Brautigan was larger than life, like his hero Hemingway before him. He was a man of "wonderful, scary, craziness", a big, funny, quicksilver man given to zany pranks and heavy drinking. He loved a hearty joke or play on words, but was prone to paranoia once he'd reached a certain stage of inebriation. It wasn't always easy maintaining a friendship with Brautigan. He was often deliberately cruel, especially to his friends. But those who might think Keeler stuck with Brautigan for money or favors would be far off the mark.
With priceless chapter titles, such as my favorite, "Night of the Living Borscht", Keeler shares his memories of Brautigan. The result is a complete picture of this flawed and complicated man who salved insecurity, loneliness and sorrow with rage, humor, and massive doses of alcohol. Keeler painted his friend as a man who lived with "a huge hole in his chest" after his wife divorced him. That huge hole was replaced with a smaller hole in his head in 1984 when Brautigan committed suicide.
To Keeler, his friend Brautigan represented an unpredictable, idiosyncratic and charming addition to his otherwise normal life. Brautigan considered the art of writing as mining gold from the air or loading mercury with a pitchfork. He would be proud of what his friend Greg Keeler has written because he has, indeed, mined gold and loaded mercury to perfection.
There may be other books out there about Brautigan and his life, but I suggest you start with this one. There can be no truer portrait of the man than one written by a friend who loved him, warts and all.

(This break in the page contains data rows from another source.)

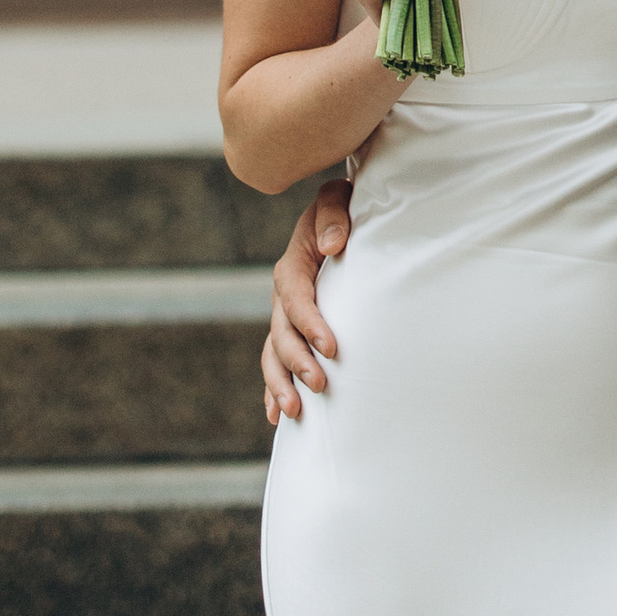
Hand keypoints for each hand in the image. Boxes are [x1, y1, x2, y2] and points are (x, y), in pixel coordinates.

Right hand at [263, 177, 355, 424]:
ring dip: (280, 384)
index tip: (332, 347)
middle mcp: (283, 296)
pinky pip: (275, 365)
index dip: (310, 324)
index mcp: (293, 265)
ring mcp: (284, 318)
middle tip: (320, 385)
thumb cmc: (343, 212)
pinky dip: (273, 390)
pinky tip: (278, 416)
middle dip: (298, 362)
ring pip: (273, 356)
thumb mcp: (337, 199)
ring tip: (295, 411)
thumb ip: (333, 214)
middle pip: (281, 334)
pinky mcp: (292, 333)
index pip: (295, 298)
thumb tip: (331, 245)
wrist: (339, 222)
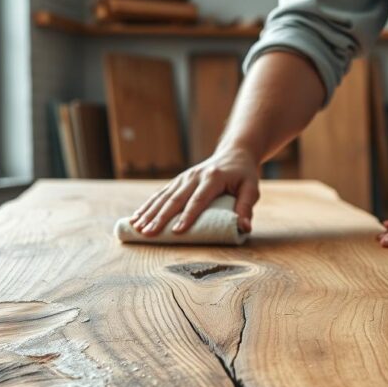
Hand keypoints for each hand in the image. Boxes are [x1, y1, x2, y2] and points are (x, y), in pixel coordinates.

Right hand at [130, 148, 260, 235]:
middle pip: (175, 199)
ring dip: (148, 213)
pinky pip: (160, 194)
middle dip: (160, 218)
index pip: (198, 200)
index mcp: (213, 177)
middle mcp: (194, 176)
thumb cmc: (243, 175)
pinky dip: (147, 206)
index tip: (176, 232)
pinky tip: (136, 218)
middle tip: (148, 233)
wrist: (233, 153)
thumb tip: (243, 228)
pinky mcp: (177, 180)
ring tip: (136, 228)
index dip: (188, 216)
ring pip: (163, 196)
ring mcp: (183, 177)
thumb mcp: (251, 189)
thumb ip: (246, 207)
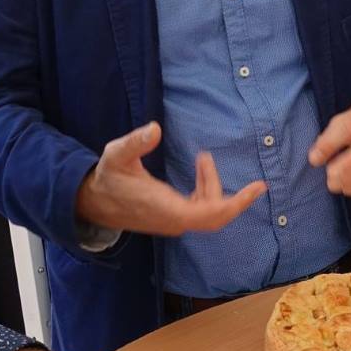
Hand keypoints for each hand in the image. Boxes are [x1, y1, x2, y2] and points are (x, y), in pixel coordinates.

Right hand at [77, 122, 265, 235]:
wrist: (94, 203)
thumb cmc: (107, 177)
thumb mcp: (116, 154)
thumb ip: (135, 142)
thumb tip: (154, 128)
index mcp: (165, 208)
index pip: (209, 213)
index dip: (235, 203)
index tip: (256, 189)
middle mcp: (174, 220)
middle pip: (216, 216)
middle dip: (234, 198)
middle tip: (254, 184)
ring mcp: (174, 222)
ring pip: (209, 211)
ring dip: (212, 185)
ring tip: (203, 159)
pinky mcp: (173, 219)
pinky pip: (201, 210)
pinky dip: (207, 190)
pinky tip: (200, 169)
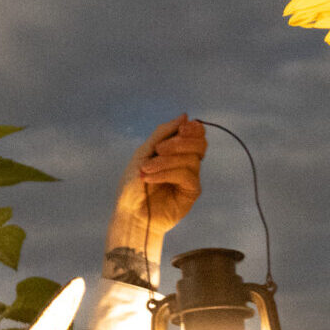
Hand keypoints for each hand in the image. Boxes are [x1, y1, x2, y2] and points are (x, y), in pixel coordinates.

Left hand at [109, 115, 207, 251]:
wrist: (130, 213)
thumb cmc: (133, 184)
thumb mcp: (144, 152)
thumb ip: (163, 133)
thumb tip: (185, 116)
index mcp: (176, 151)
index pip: (195, 134)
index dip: (192, 129)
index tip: (181, 129)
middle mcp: (186, 162)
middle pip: (199, 144)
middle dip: (179, 143)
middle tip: (158, 149)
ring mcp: (190, 177)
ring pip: (192, 158)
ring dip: (166, 161)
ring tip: (146, 169)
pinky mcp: (191, 192)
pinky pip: (187, 175)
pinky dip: (167, 172)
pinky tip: (151, 178)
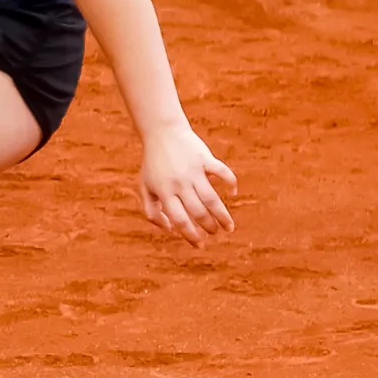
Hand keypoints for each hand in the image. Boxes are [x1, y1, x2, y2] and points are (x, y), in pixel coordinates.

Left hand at [138, 126, 237, 247]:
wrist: (161, 133)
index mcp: (164, 192)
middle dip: (209, 227)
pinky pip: (222, 172)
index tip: (200, 245)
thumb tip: (170, 229)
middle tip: (215, 233)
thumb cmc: (154, 164)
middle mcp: (179, 183)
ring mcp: (193, 171)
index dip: (191, 236)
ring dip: (222, 215)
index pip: (179, 220)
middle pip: (198, 212)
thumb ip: (151, 211)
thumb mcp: (145, 187)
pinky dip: (230, 183)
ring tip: (228, 227)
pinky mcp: (205, 159)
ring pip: (212, 199)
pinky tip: (232, 192)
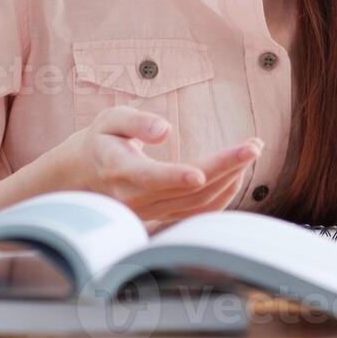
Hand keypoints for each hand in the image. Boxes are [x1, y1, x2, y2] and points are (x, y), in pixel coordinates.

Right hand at [56, 106, 262, 225]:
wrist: (82, 177)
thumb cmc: (101, 140)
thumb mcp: (109, 120)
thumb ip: (136, 122)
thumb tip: (164, 130)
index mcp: (119, 171)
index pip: (150, 178)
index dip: (175, 177)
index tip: (200, 172)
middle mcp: (135, 199)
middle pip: (186, 189)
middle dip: (224, 167)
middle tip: (254, 145)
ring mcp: (150, 213)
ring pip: (196, 203)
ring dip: (229, 179)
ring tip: (251, 151)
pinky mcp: (162, 217)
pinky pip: (196, 213)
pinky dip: (222, 196)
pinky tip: (238, 174)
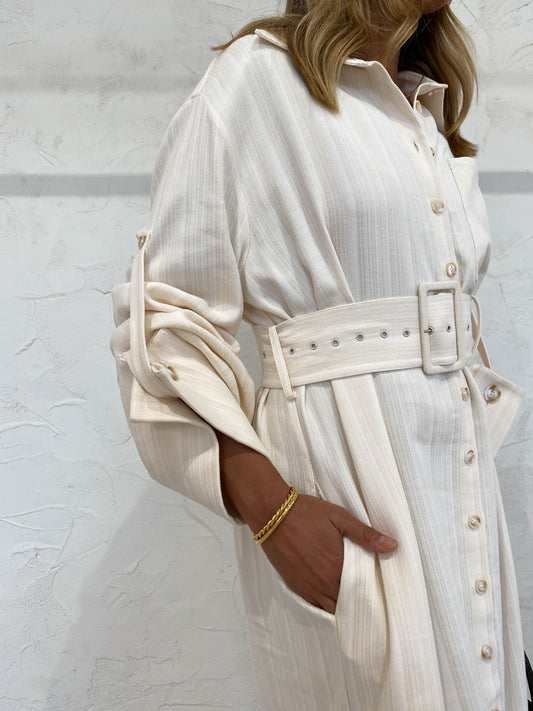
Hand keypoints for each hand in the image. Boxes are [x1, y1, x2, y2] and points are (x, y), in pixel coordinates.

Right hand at [261, 493, 397, 613]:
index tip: (380, 598)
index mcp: (338, 566)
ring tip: (352, 605)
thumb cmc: (306, 513)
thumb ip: (365, 534)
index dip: (371, 597)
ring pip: (330, 608)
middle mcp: (323, 582)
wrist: (271, 513)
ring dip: (341, 607)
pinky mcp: (294, 585)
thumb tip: (392, 545)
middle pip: (347, 605)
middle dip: (358, 605)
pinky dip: (324, 604)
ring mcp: (307, 586)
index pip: (361, 593)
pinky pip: (313, 605)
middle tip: (369, 604)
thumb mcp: (339, 517)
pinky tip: (330, 598)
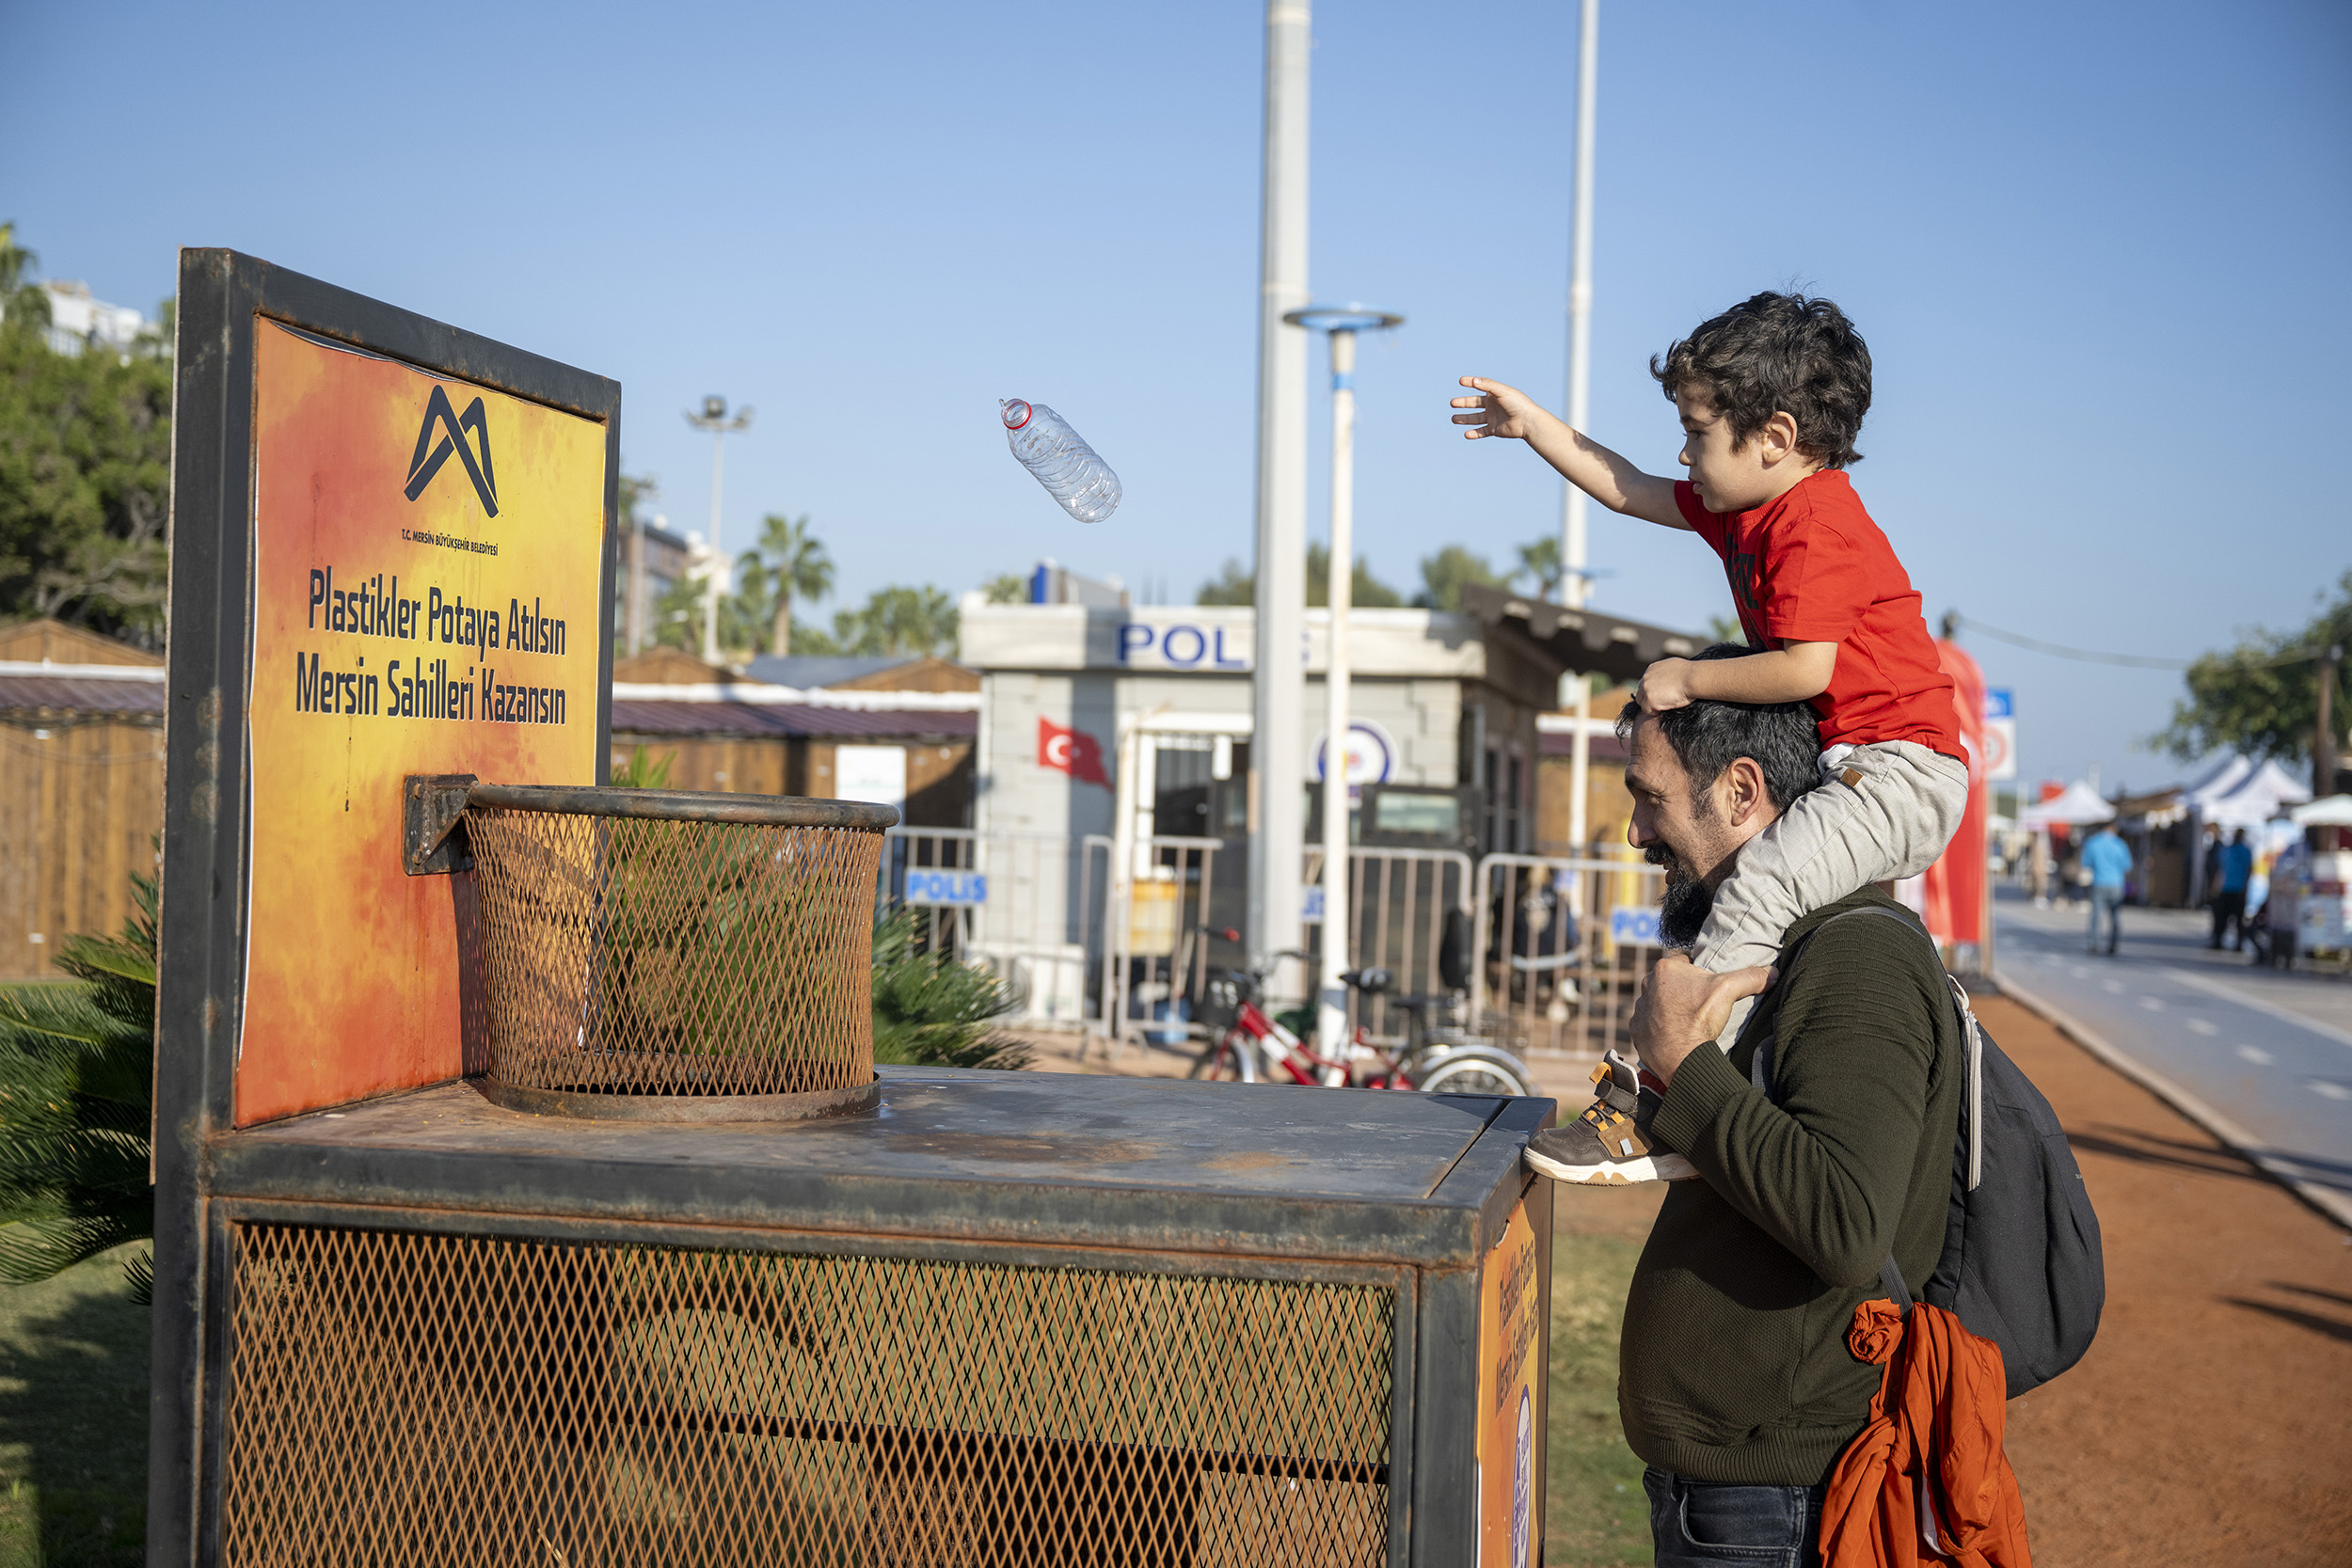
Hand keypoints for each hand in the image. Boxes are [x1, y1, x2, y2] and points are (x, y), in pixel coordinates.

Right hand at [1450, 377, 1556, 441]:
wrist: (1528, 422)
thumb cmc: (1518, 403)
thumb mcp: (1502, 391)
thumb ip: (1488, 385)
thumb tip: (1474, 380)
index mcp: (1494, 394)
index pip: (1480, 386)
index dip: (1470, 383)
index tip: (1460, 381)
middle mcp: (1492, 405)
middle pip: (1474, 403)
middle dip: (1462, 403)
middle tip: (1452, 403)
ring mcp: (1492, 417)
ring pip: (1475, 418)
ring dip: (1464, 419)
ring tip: (1453, 419)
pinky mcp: (1494, 429)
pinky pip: (1481, 432)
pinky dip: (1474, 434)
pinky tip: (1466, 434)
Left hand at [1629, 952, 1777, 1085]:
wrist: (1681, 1057)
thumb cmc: (1700, 1019)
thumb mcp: (1728, 990)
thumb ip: (1750, 977)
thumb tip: (1772, 973)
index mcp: (1665, 969)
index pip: (1685, 962)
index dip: (1699, 974)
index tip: (1709, 987)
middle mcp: (1646, 985)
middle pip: (1671, 983)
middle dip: (1684, 991)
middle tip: (1700, 1005)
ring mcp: (1639, 1008)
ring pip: (1658, 1002)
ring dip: (1670, 1009)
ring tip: (1688, 1021)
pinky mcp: (1636, 1029)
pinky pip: (1649, 1023)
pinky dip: (1659, 1028)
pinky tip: (1673, 1033)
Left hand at [1637, 657, 1695, 712]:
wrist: (1692, 678)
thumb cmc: (1690, 674)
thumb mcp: (1674, 667)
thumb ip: (1666, 672)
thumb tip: (1670, 677)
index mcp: (1652, 669)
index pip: (1645, 682)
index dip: (1652, 690)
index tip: (1660, 695)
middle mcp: (1646, 678)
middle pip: (1640, 692)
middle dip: (1649, 698)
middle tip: (1660, 703)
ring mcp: (1646, 689)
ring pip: (1641, 702)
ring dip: (1650, 705)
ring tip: (1663, 707)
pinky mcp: (1649, 699)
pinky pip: (1646, 710)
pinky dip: (1653, 712)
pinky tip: (1663, 710)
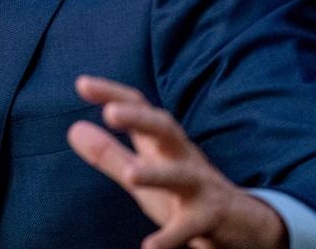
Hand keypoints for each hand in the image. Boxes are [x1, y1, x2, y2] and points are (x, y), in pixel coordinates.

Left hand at [67, 76, 286, 248]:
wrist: (243, 225)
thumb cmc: (182, 193)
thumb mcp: (144, 170)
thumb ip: (109, 153)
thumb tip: (73, 129)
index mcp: (163, 144)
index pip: (140, 108)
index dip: (113, 93)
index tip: (82, 83)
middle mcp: (182, 158)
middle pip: (166, 128)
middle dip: (140, 118)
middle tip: (111, 113)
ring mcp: (199, 188)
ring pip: (181, 176)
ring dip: (157, 174)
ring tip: (131, 177)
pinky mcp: (210, 219)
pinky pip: (190, 227)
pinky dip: (170, 237)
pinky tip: (149, 247)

Rating: Summary: Loving Study Of A Maniac Review: What's "waltzing" got to do with it? The memoir's title will remind some readers of Theodore Roethke's poem about the son "waltzing" with his father, but Keeler, a long time friend of Richard Brautigan, means it metaphorically, although the two men were so close that sometimes Keeler wondered whether Brautigan was perhaps coming on to him sexually, for some of his pranks were sexually ambiguous, to the point of joining Keeler on a bed and asking him, what should we do next? There were some stolen kisses, that could be seen as outrageous public goofs. And there's a photo of Brautigan pulling his slacks down and baring his ass to the camera, which Brautigan handed to Keeler, again to Keeler's puzzlement.
But in general Brautigan was a horndog or so it sounds like from this loving, rollicking memoir, some of which I had read already and relished in Kevin Ring's remarkable UK fanzine BEAT SCENE, and so I was looking forward to reading the whole of Keeler's memoir, and now it is here, replete with the lyrics to many amusing Keeler pop songs, and some enchanting line drawings in every chapter, executed by Keeler himself.
Brautigan fans have hitherto been able to discover a bit of him in his daughter Ianthe's memoir of a really bad Dad, and in Keith Abbott's memoir of a somewhat earlier portion of Brautigan's life. The novelist William Hjortsberg has been writing a full-scale Brautigan biography for many years, and I look forward to that book when it is completed. Until then, Greg Keeler has given us a warts and all picture of Richard Brautigan in decline. The full facts of his herpes condition are here exposed in way too much detail. And within the pages of this book he scams a university into giving him many thousands of dollars in exchange for a few appearances. He spends 100s of dollars at a time in a Montana bar where shots of Scotch are 50 cents apiece. He makes fun of his famous friends like Jimmy Buffett, walking around the dining room table shaking everyone's hand and greeting them warmly by saying, "Hi--I'm Jimmy." In some ways Brautigan seems terribly insecure, in other ways, he was a balls out maniac! Well, good for him, it seems he had a good life all things considered.